(REQUEST 1)
From the blog post, list the bulleted things the writer says the "ska-tastic shitpile" made them hate.
(REQUEST 2)
Answer these questions from the blog post:
(a) How many songs from "3" were in the box set?
(b) What did the middle school Zeppelin expert say "3" was?
(c) Where has the writer been listening to "Led Zeppelin 3" a lot recently?

All of these songs were on (you guessed it) “Led Zeppelin 3.” All songs I’d basically chosen NOT to include on my Super Mario 3/Led Zep 3 tape.


Short-sidedness on my part, I guess. 

To be fair, there were only seven songs from “3” in the box set. That’s out of 54 songs, mind you. And before working at the radio station, I’d pretty much only heard half of those anyway.


None of them really hit me right. I also used to hang out with a Zeppelin expert in middle school who ASSURED me that “3” was their “acoustic album” & therefore their weakest.

I’m also a MASSIVE fan of THIS album,


which rocks 10,000 tons of solid ass.


Trust me. It fucking does. So, why would I ever buy a follow-up that wasn’t nearly as sick, Zeppelin or not?



Well, I actually bought a copy of “Led Zeppelin 3” a few months ago & I’ve been listening to it a SHIT-TON in the car recently.

And like I said, I regret never giving this album its full due until 44 years later. 


Yep. I figured you wouldn’t. 

Bring it on, rock snobs. I’m ready for the backlash.

* I honestly think he dropped the cash so he could own those previously unreleased songs, even though he also owned the singles, too.

DAY 1315

I remember the first time I saw this ska-tastic shitpile a few years ago. It made me sad on a lot of levels, single-handedly causing me to hate:

• Ska
• Christianity
• Slim basses
• Chubby back-up singers
• Denim vests
• Goofy band names

And, I don’t know, the world in general.

(EXTRACTED RECORDS)
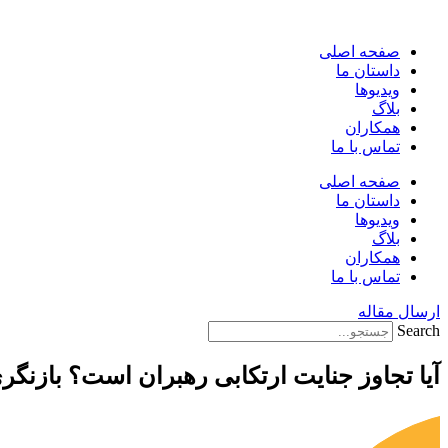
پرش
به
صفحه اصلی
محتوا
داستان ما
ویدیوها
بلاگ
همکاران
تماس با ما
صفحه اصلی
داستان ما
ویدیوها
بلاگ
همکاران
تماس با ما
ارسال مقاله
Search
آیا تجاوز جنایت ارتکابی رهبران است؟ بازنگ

(TASK RESPONSE 1)
Ska, Christianity, slim basses, chubby back-up singers, denim vests, goofy band names

(TASK RESPONSE 2)
(a) Seven
(b) Their "acoustic album," and therefore their weakest
(c) In the car